El canal de ventas que asegura la viabilidad de tu proyecto empresarial no siempre es el más obvio. En ocasiones debes tomar el camino difícil. Si no, que se lo pregunten a SM Genomics.

Si llega alguien y te dice que ha diseñado un test genético que permite saber a años vista las lesiones que es más propenso a padecer un deportista, lo más seguro es que le digas que se lo venda a deportistas de élite. Si estamos en España, o en Italia, o en el Reino Unido, además, le dirás que se lo venda a los clubes de fútbol, ¿no? Parece lo lógico. Pues no. Plantéatelo de la siguiente forma: puedes dirigirte a los veinte clubes de fútbol de la Liga de Fútbol Profesional española o a los 208 millones de europeos que realizan algún tipo de actividad física al menos una vez por semana. Los primeros, a primera vista, pueden parecer más tentadores: más dinero (en teoría), más repercusión para el negocio (en teoría)... Piensa, por ejemplo, en los tiempos de decisión de compra de tu producto... ¿Ya? ¿Verdad? No son los mismos.
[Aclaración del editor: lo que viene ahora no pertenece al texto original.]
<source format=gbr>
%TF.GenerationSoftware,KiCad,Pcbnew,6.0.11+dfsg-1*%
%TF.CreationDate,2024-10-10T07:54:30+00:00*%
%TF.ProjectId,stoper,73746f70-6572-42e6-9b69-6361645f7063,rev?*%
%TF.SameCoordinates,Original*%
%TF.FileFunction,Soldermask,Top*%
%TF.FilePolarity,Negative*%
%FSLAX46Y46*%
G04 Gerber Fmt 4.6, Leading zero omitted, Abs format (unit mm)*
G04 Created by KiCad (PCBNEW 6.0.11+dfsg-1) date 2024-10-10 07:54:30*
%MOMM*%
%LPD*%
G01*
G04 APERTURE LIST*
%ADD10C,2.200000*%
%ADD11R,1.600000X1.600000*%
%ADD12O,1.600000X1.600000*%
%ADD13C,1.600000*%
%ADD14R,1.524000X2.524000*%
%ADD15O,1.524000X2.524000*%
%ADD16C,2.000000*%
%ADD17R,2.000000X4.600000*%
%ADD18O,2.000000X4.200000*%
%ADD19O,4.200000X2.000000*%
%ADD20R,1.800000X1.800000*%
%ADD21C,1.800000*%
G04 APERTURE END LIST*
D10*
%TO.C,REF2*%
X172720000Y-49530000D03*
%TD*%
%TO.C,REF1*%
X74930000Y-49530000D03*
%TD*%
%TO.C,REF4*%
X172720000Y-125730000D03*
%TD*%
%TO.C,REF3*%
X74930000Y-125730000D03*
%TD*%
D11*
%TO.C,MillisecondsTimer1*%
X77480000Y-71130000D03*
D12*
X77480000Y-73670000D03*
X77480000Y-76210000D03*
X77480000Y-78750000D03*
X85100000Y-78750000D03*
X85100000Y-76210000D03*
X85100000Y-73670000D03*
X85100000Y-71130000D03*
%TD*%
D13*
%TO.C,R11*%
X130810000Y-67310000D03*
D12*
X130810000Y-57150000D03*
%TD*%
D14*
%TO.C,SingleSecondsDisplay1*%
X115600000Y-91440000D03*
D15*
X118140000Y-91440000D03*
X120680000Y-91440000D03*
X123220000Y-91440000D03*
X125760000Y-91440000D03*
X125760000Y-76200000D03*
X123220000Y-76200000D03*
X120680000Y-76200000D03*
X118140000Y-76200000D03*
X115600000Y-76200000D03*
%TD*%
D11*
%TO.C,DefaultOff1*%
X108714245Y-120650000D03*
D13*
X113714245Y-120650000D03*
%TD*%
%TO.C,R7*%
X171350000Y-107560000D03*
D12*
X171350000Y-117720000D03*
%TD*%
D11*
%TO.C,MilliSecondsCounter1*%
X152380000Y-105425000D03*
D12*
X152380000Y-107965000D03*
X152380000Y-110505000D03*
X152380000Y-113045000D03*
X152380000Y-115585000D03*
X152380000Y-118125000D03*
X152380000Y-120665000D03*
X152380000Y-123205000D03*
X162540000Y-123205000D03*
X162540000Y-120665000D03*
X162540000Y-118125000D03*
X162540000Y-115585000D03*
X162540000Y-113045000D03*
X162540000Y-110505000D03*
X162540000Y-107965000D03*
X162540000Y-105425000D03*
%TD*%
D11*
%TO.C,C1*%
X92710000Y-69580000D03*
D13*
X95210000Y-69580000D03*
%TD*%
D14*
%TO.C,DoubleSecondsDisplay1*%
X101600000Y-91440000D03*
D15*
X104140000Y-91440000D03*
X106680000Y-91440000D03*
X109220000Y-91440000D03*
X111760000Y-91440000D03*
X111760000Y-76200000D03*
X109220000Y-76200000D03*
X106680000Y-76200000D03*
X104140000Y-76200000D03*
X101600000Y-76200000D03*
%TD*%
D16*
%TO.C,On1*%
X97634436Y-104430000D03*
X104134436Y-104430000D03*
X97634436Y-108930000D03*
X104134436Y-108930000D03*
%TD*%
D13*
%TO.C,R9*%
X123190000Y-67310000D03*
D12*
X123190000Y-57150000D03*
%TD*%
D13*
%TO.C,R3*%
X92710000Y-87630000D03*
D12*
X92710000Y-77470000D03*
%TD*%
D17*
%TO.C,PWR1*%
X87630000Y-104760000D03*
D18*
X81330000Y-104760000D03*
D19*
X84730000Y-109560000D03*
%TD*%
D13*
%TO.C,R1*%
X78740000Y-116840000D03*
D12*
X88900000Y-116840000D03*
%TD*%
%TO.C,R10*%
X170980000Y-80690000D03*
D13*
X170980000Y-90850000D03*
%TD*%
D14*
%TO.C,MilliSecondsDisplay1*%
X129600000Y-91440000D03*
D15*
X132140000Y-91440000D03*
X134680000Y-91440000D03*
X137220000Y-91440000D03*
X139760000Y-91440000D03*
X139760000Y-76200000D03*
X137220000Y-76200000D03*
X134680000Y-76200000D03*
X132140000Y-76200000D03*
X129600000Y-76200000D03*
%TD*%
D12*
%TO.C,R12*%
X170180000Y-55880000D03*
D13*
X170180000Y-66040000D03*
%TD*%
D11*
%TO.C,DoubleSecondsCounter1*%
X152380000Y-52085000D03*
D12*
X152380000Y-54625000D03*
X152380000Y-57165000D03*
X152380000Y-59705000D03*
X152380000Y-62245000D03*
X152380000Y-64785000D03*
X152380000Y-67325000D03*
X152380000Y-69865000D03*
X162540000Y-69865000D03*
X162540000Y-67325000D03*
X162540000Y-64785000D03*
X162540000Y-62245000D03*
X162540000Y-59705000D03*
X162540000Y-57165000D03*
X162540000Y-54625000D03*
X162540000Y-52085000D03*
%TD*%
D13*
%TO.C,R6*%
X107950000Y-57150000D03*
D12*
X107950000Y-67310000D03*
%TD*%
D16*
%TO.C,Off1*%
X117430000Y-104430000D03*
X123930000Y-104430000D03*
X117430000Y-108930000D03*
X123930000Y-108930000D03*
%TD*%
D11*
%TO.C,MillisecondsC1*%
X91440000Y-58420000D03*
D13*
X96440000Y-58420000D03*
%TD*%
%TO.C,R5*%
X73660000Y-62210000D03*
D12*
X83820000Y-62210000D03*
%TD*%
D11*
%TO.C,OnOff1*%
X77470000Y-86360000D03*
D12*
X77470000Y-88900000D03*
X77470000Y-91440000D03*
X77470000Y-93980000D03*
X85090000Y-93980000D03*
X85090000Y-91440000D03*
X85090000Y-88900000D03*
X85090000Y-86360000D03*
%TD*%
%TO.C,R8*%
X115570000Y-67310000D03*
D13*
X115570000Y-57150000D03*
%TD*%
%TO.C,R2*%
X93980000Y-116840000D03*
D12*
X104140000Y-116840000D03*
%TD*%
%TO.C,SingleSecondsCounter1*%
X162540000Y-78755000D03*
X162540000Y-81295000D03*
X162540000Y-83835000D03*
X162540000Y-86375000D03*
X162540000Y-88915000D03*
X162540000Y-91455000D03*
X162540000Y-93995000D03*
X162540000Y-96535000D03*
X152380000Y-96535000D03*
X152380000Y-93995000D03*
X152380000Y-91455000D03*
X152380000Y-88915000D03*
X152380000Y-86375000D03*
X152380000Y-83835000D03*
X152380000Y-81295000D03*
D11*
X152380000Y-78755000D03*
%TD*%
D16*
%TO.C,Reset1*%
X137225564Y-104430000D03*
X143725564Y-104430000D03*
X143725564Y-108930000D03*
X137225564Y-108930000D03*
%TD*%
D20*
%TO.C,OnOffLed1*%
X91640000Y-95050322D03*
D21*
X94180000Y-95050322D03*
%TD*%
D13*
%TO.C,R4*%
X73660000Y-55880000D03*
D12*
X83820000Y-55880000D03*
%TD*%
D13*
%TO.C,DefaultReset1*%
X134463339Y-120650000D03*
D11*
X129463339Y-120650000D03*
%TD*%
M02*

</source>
Es exactamente así como se lo planteó Oriol Llampayas, uno de los dos emprendedores detrás de SM Genomics, una startup del Parc Cientific de Barcelona que hace precisamente esto. En lugar de dirigirse al canal obvio, está tejiendo una red comercial a través de médicos especializados en medicina deportiva para prescribir su test genético. Primero España, luego Estados Unidos y Europa. No es el camino obvio, y sin embargo...
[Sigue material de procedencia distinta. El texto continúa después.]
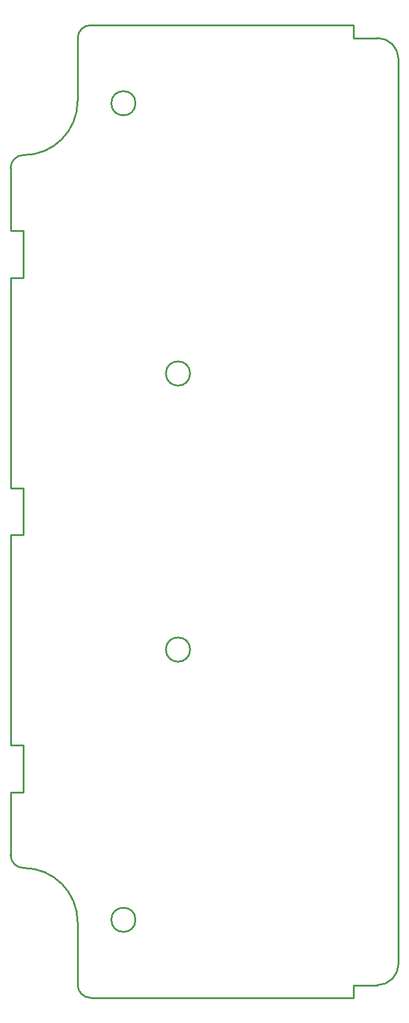
<source format=gbr>
%TF.GenerationSoftware,KiCad,Pcbnew,7.0.8*%
%TF.CreationDate,2024-04-29T16:50:17-06:00*%
%TF.ProjectId,GR-LRR-POWER-PCB-INPUT,47522d4c-5252-42d5-904f-5745522d5043,rev?*%
%TF.SameCoordinates,Original*%
%TF.FileFunction,Profile,NP*%
%FSLAX46Y46*%
G04 Gerber Fmt 4.6, Leading zero omitted, Abs format (unit mm)*
G04 Created by KiCad (PCBNEW 7.0.8) date 2024-04-29 16:50:17*
%MOMM*%
%LPD*%
G01*
G04 APERTURE LIST*
%TA.AperFunction,Profile*%
%ADD10C,0.250000*%
%TD*%
G04 APERTURE END LIST*
D10*
X43166682Y-132648016D02*
X41371905Y-132648016D01*
X52710652Y-23962105D02*
G75*
G03*
X50871505Y-25801248I-52J-1839095D01*
G01*
X50871505Y-25801248D02*
X50871505Y-34691248D01*
X50871505Y-151023248D02*
G75*
G03*
X43211052Y-143362795I-7660455J-2D01*
G01*
X43166682Y-59724616D02*
X41371905Y-59724616D01*
X43166682Y-96186316D02*
X41371905Y-96186316D01*
X59079702Y-150705748D02*
G75*
G03*
X59079702Y-150705748I-1714500J0D01*
G01*
X89945384Y-25756878D02*
X89945384Y-23962101D01*
X93371905Y-25756878D02*
X89945384Y-25756878D01*
X41371905Y-132648016D02*
X41371905Y-141523648D01*
X41371905Y-125989880D02*
X43166682Y-125989880D01*
X41371905Y-59724616D02*
X41371905Y-89528180D01*
X41371905Y-89528180D02*
X43166682Y-89528180D01*
X52710652Y-161752395D02*
X89945384Y-161752395D01*
X50871505Y-159913248D02*
G75*
G03*
X52710652Y-161752395I1839195J48D01*
G01*
X89945384Y-159957618D02*
X93371905Y-159957618D01*
X89945384Y-23962101D02*
X52710652Y-23962101D01*
X93371905Y-159957605D02*
G75*
G03*
X96371905Y-156957618I-5J3000005D01*
G01*
X43166682Y-89528180D02*
X43166682Y-96186316D01*
X43166682Y-53066480D02*
X43166682Y-59724616D01*
X41371905Y-53066480D02*
X43166682Y-53066480D01*
X43211052Y-42351705D02*
G75*
G03*
X41371905Y-44190848I-12J-1839135D01*
G01*
X43211052Y-42351705D02*
G75*
G03*
X50871505Y-34691248I-2J7660455D01*
G01*
X43166682Y-125989880D02*
X43166682Y-132648016D01*
X66820352Y-112415248D02*
G75*
G03*
X66820352Y-112415248I-1714500J0D01*
G01*
X50871505Y-151023248D02*
X50871505Y-159913248D01*
X41371905Y-96186316D02*
X41371905Y-125989880D01*
X66820352Y-73299248D02*
G75*
G03*
X66820352Y-73299248I-1714500J0D01*
G01*
X41371905Y-141523648D02*
G75*
G03*
X43211052Y-143362795I1839195J48D01*
G01*
X59079702Y-35008748D02*
G75*
G03*
X59079702Y-35008748I-1714500J0D01*
G01*
X96371905Y-28756878D02*
X96371905Y-156957618D01*
X96371922Y-28756878D02*
G75*
G03*
X93371905Y-25756878I-3000022J-22D01*
G01*
X89945384Y-161752395D02*
X89945384Y-159957618D01*
X41371905Y-44190848D02*
X41371905Y-53066480D01*
M02*

</source>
SM Genomics: genética para prevenir lesiones

SM Genomics es una spin-off de la Universidad de Barcelona creada en 2013 por los emprendedores, Rosa Artells y Oriol Llampayas que retoma como negocio la investigación científica iniciada en 2009 con el doctor Ricard Pruna –médico del FC Barcelona– que permite evaluar la predisposición a sufrir lesiones musculares, ligamentosas y tendinosas de no contacto de un deportista con un análisis genético. “El resultado del test permite luego personalizar la actividad deportiva según el tipo de deporte practicado, intensidad, regularidad y datos antropométricos como la edad, peso, altura e historial de lesiones”, explica Oriol Llampayas.
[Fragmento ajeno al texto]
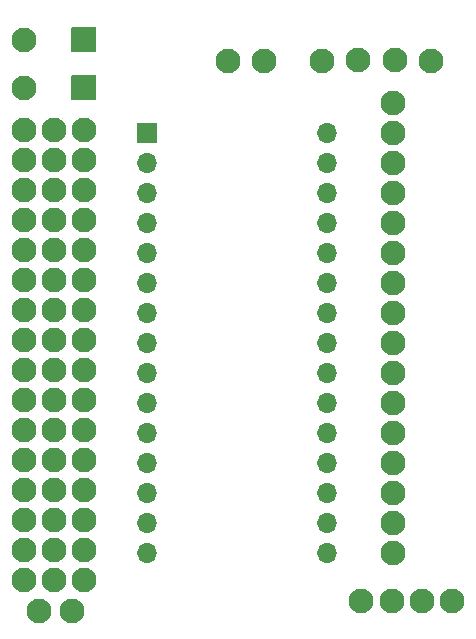
<source format=gbr>
%TF.GenerationSoftware,KiCad,Pcbnew,(5.1.9)-1*%
%TF.CreationDate,2023-07-21T13:25:52+02:00*%
%TF.ProjectId,NANO_Bot,4e414e4f-5f42-46f7-942e-6b696361645f,rev?*%
%TF.SameCoordinates,Original*%
%TF.FileFunction,Soldermask,Top*%
%TF.FilePolarity,Negative*%
%FSLAX46Y46*%
G04 Gerber Fmt 4.6, Leading zero omitted, Abs format (unit mm)*
G04 Created by KiCad (PCBNEW (5.1.9)-1) date 2023-07-21 13:25:52*
%MOMM*%
%LPD*%
G01*
G04 APERTURE LIST*
%ADD10C,2.100000*%
%ADD11O,1.700000X1.700000*%
G04 APERTURE END LIST*
D10*
%TO.C,J4*%
X142748000Y-348234000D03*
X142748000Y-345694000D03*
X142748000Y-343154000D03*
X142748000Y-340614000D03*
X142748000Y-338074000D03*
X142748000Y-335534000D03*
X142748000Y-332994000D03*
X142748000Y-330454000D03*
X142748000Y-327914000D03*
X142748000Y-325374000D03*
X142748000Y-322834000D03*
X142748000Y-320294000D03*
X142748000Y-317754000D03*
X142748000Y-315214000D03*
X142748000Y-312674000D03*
X142748000Y-310134000D03*
%TD*%
%TO.C,LP*%
X128778000Y-306578000D03*
%TD*%
%TO.C,LP*%
X131826000Y-306578000D03*
%TD*%
%TO.C,SDA*%
X147790000Y-352298000D03*
%TD*%
%TO.C,SDA*%
X142670000Y-352298000D03*
%TD*%
%TO.C,MISO*%
X115580000Y-353210000D03*
%TD*%
%TO.C,MOSI*%
X112800000Y-353180000D03*
%TD*%
%TO.C,SDL*%
X145230000Y-352298000D03*
%TD*%
%TO.C,SDA*%
X140100000Y-352298000D03*
%TD*%
%TO.C,LP*%
X145950000Y-306580000D03*
%TD*%
%TO.C,LP*%
X142920000Y-306530000D03*
%TD*%
%TO.C,MISO*%
X139790000Y-306530000D03*
%TD*%
%TO.C,MOSI*%
X136770000Y-306580000D03*
%TD*%
%TO.C,GND*%
G36*
G01*
X115536000Y-309864000D02*
X115536000Y-307864000D01*
G75*
G02*
X115586000Y-307814000I50000J0D01*
G01*
X117586000Y-307814000D01*
G75*
G02*
X117636000Y-307864000I0J-50000D01*
G01*
X117636000Y-309864000D01*
G75*
G02*
X117586000Y-309914000I-50000J0D01*
G01*
X115586000Y-309914000D01*
G75*
G02*
X115536000Y-309864000I0J50000D01*
G01*
G37*
X111506000Y-308864000D03*
%TD*%
%TO.C,A1*%
G36*
G01*
X121101001Y-313495001D02*
X121101001Y-311895001D01*
G75*
G02*
X121151001Y-311845001I50000J0D01*
G01*
X122751001Y-311845001D01*
G75*
G02*
X122801001Y-311895001I0J-50000D01*
G01*
X122801001Y-313495001D01*
G75*
G02*
X122751001Y-313545001I-50000J0D01*
G01*
X121151001Y-313545001D01*
G75*
G02*
X121101001Y-313495001I0J50000D01*
G01*
G37*
D11*
X137191001Y-345715001D03*
X121951001Y-315235001D03*
X137191001Y-343175001D03*
X121951001Y-317775001D03*
X137191001Y-340635001D03*
X121951001Y-320315001D03*
X137191001Y-338095001D03*
X121951001Y-322855001D03*
X137191001Y-335555001D03*
X121951001Y-325395001D03*
X137191001Y-333015001D03*
X121951001Y-327935001D03*
X137191001Y-330475001D03*
X121951001Y-330475001D03*
X137191001Y-327935001D03*
X121951001Y-333015001D03*
X137191001Y-325395001D03*
X121951001Y-335555001D03*
X137191001Y-322855001D03*
X121951001Y-338095001D03*
X137191001Y-320315001D03*
X121951001Y-340635001D03*
X137191001Y-317775001D03*
X121951001Y-343175001D03*
X137191001Y-315235001D03*
X121951001Y-345715001D03*
X137191001Y-312695001D03*
X121951001Y-348255001D03*
X137191001Y-348255001D03*
%TD*%
D10*
%TO.C,J1*%
X111506000Y-350520000D03*
X111506000Y-347980000D03*
X111506000Y-345440000D03*
X111506000Y-342900000D03*
X111506000Y-340360000D03*
X111506000Y-337820000D03*
X111506000Y-335280000D03*
X111506000Y-332740000D03*
X111506000Y-330200000D03*
X111506000Y-327660000D03*
X111506000Y-325120000D03*
X111506000Y-322580000D03*
X111506000Y-320040000D03*
X111506000Y-317500000D03*
X111506000Y-314960000D03*
X111506000Y-312420000D03*
%TD*%
%TO.C,J2*%
X114046000Y-350520000D03*
X114046000Y-347980000D03*
X114046000Y-345440000D03*
X114046000Y-342900000D03*
X114046000Y-340360000D03*
X114046000Y-337820000D03*
X114046000Y-335280000D03*
X114046000Y-332740000D03*
X114046000Y-330200000D03*
X114046000Y-327660000D03*
X114046000Y-325120000D03*
X114046000Y-322580000D03*
X114046000Y-320040000D03*
X114046000Y-317500000D03*
X114046000Y-314960000D03*
X114046000Y-312420000D03*
%TD*%
%TO.C,J3*%
X116650000Y-350530000D03*
X116650000Y-347990000D03*
X116650000Y-345450000D03*
X116650000Y-342910000D03*
X116650000Y-340370000D03*
X116650000Y-337830000D03*
X116650000Y-335290000D03*
X116650000Y-332750000D03*
X116650000Y-330210000D03*
X116650000Y-327670000D03*
X116650000Y-325130000D03*
X116650000Y-322590000D03*
X116650000Y-320050000D03*
X116650000Y-317510000D03*
X116650000Y-314970000D03*
X116650000Y-312430000D03*
%TD*%
%TO.C,GND*%
X111506000Y-304800000D03*
G36*
G01*
X115536000Y-305800000D02*
X115536000Y-303800000D01*
G75*
G02*
X115586000Y-303750000I50000J0D01*
G01*
X117586000Y-303750000D01*
G75*
G02*
X117636000Y-303800000I0J-50000D01*
G01*
X117636000Y-305800000D01*
G75*
G02*
X117586000Y-305850000I-50000J0D01*
G01*
X115586000Y-305850000D01*
G75*
G02*
X115536000Y-305800000I0J50000D01*
G01*
G37*
%TD*%
M02*

</source>
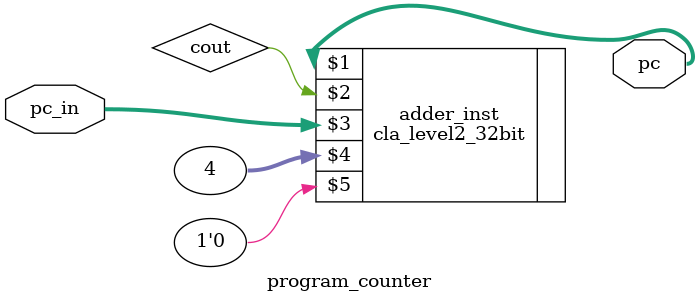
<source format=v>
module program_counter(
    output reg [31:0] pc,
    input [31:0] pc_in
);

    reg [31:0] increment_value;
    wire [31:0] new_pc;
	 wire cout;
	 
    cla_level2_32bit adder_inst (pc, cout, pc_in, 32'h00000004, 1'b0);  // Constant 4

endmodule

</source>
“Queremos acercar al deportista no profesional nuestro servicio y experiencia profesional en la aplicación de la genética al deporte para que pueda realizar una práctica deportiva correcta y equilibrada reduciendo sus efectos negativos a medio y largo plazo. Hacer deporte tiene numerosos efectos positivos; pero si no se practica de forma correcta y en función de las características físicas y antropométricas de cada persona puede tener también importantes efectos negativos: lesiones, artrosis prematura, tratamiento ortopédico, cirugía, absentismo, gasto económico, dolor y malestar y muchos otros que, en algunos casos, derivan en el abandono de propia actividad física”, asegura.
Los tests genéticos tienen, además, aplicaciones en otros campos (el mercado internacional de la hípica, por ejemplo, ya se ha puesto en contacto con ellos para análisis en animales), pero, de momento, eso lo dejan para una segunda fase.